▸ **Your objective**: Skip the pictures and write out, word for word, the lines below from the one with "[274,613,312,627] graph ->" through the one with "(812, 494) none -> (1045, 131) //", inclusive.

▸ **Exercise inputs**:
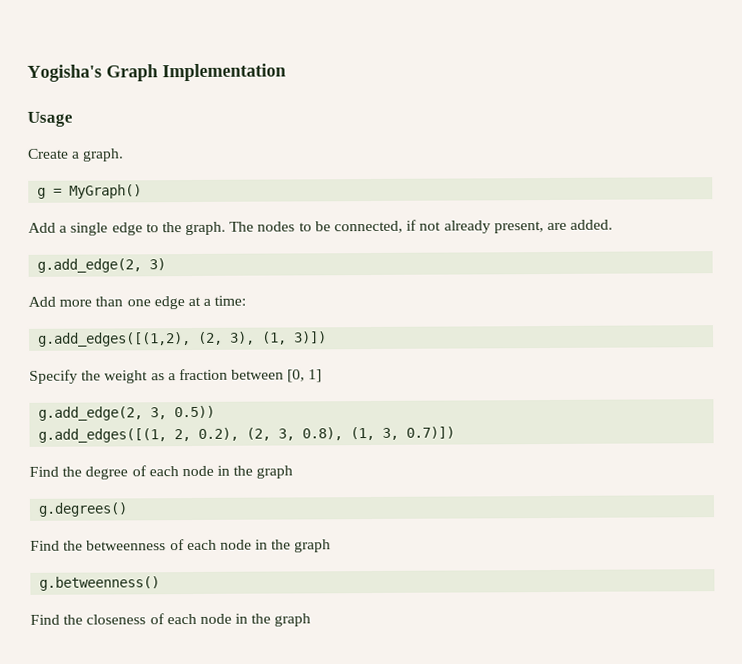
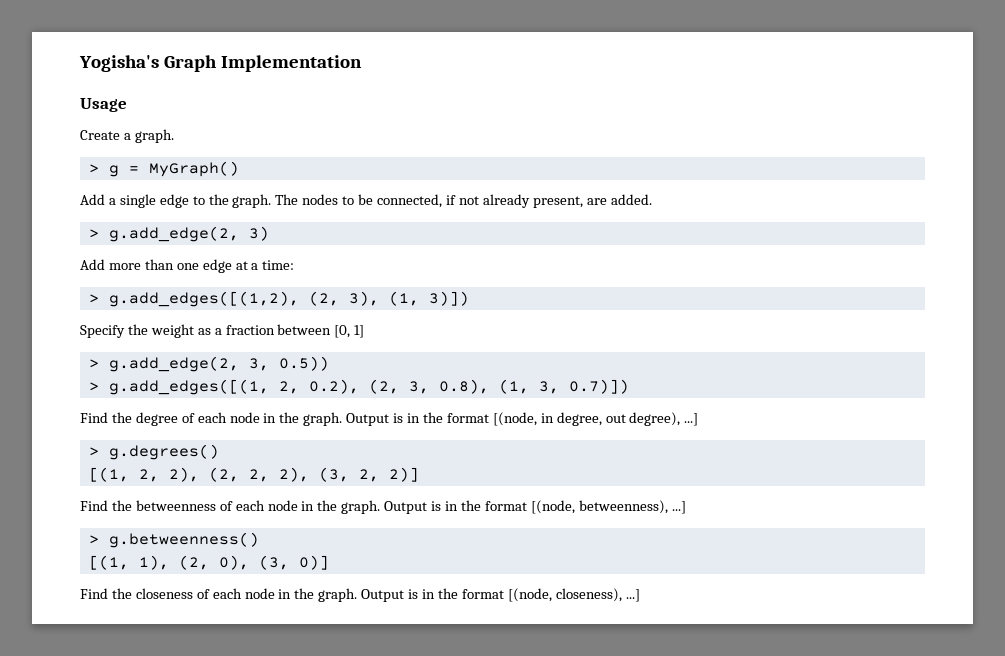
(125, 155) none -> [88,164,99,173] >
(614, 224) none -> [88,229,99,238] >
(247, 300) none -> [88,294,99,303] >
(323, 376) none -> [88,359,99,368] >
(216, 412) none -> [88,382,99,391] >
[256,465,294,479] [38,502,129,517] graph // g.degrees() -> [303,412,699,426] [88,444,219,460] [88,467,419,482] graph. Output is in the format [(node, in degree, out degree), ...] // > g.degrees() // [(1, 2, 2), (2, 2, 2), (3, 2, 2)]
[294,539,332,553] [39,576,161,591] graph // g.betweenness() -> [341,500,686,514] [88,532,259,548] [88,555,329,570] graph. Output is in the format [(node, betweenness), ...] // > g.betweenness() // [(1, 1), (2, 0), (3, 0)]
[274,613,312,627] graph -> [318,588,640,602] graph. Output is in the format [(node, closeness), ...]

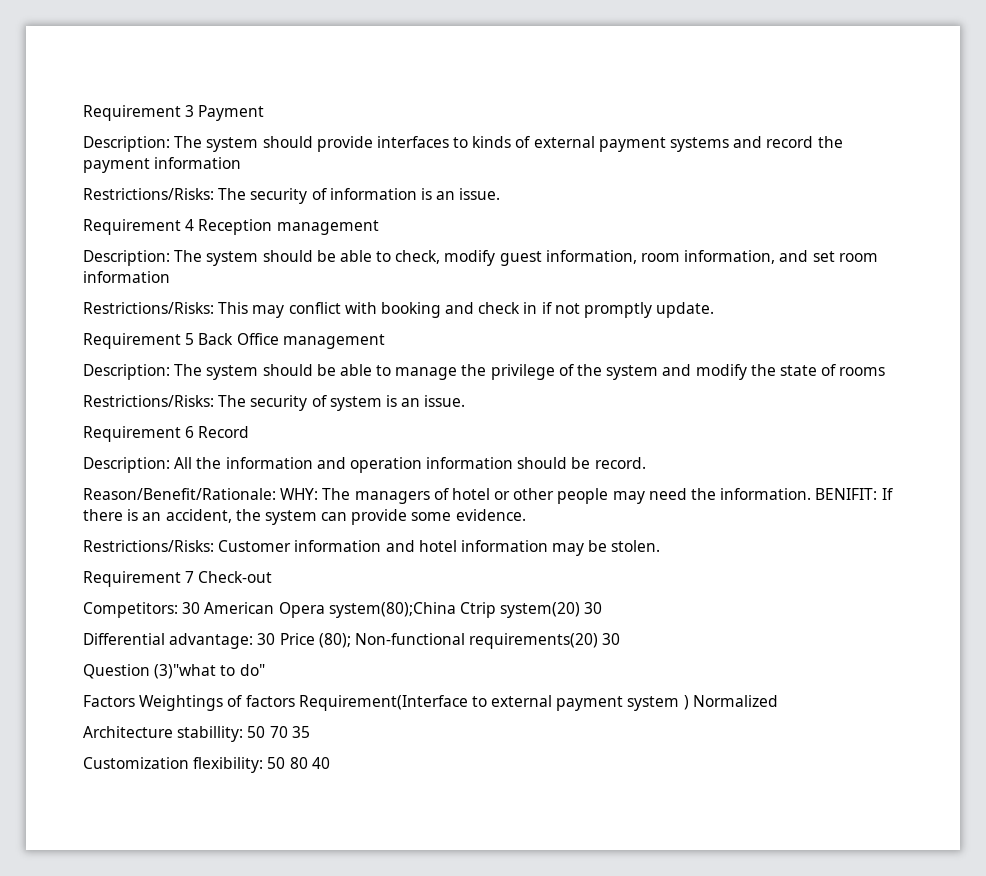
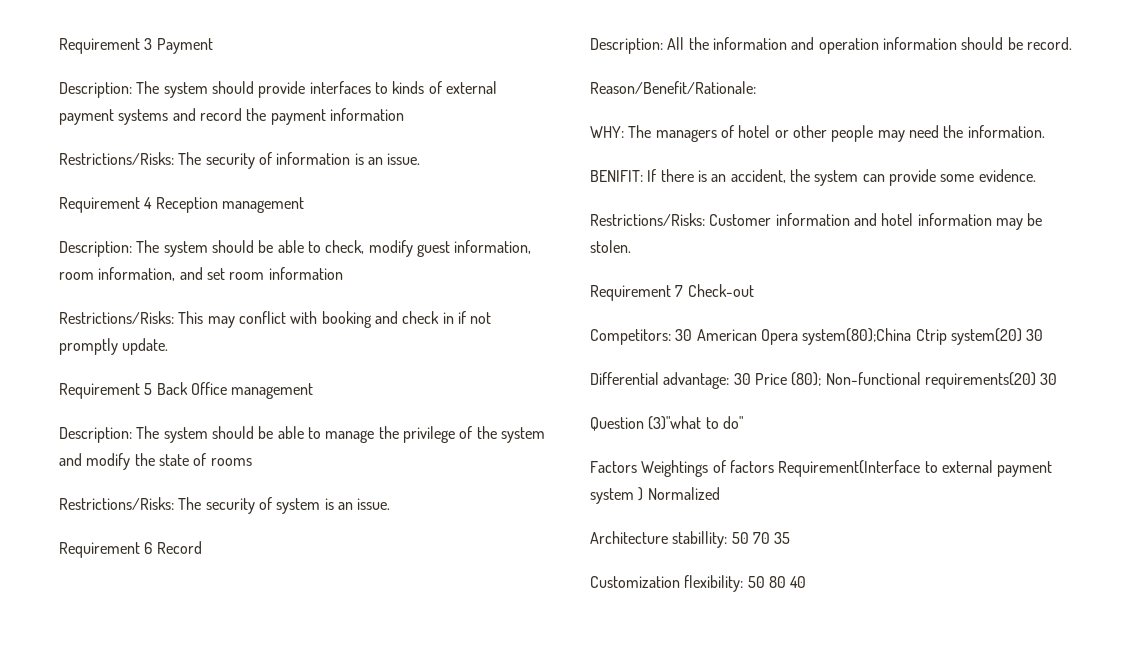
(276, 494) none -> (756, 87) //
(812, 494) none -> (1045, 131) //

--

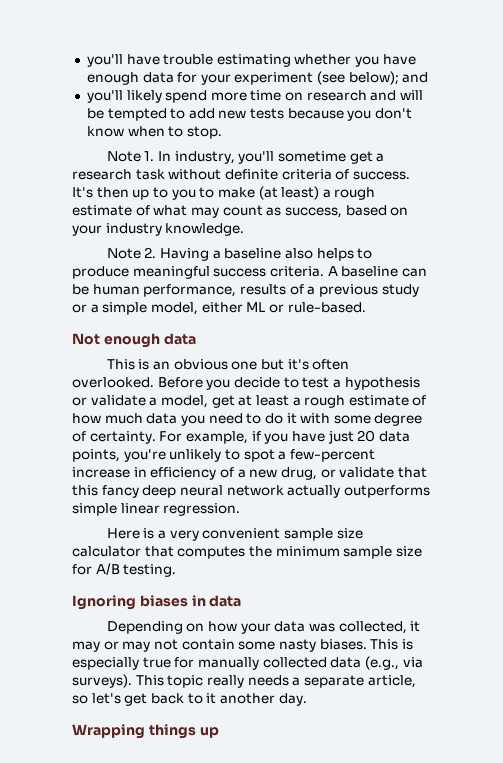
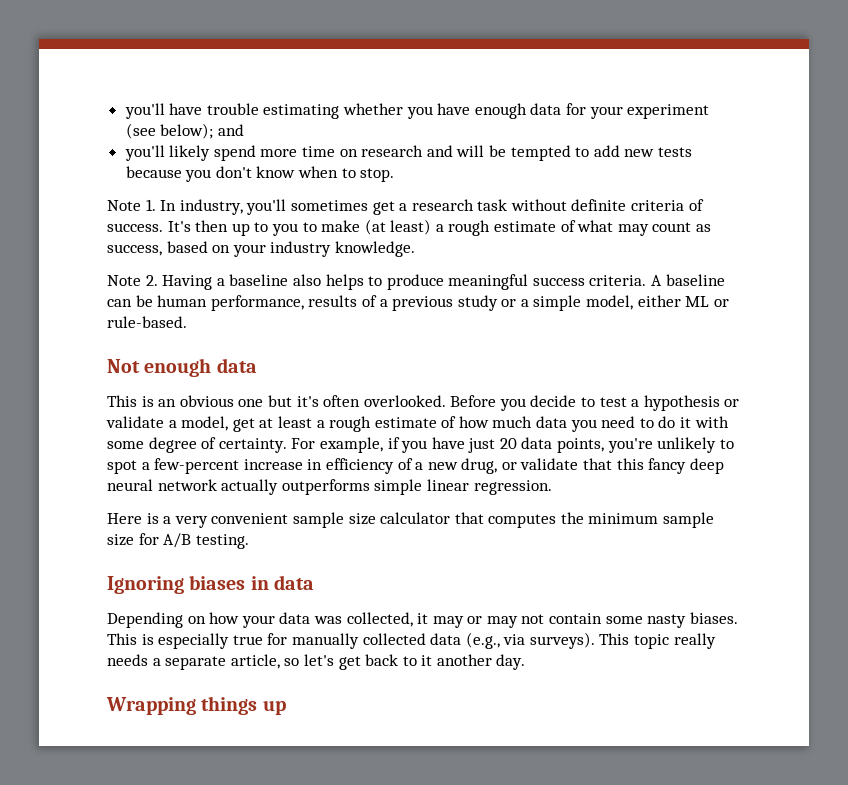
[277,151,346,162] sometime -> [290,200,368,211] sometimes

▸ **Output**:
[274,613,312,627] graph -> [318,588,640,602] graph. Output is in the format [(node, closeness), ...]

(276, 494) none -> (756, 87) //
(812, 494) none -> (1045, 131) //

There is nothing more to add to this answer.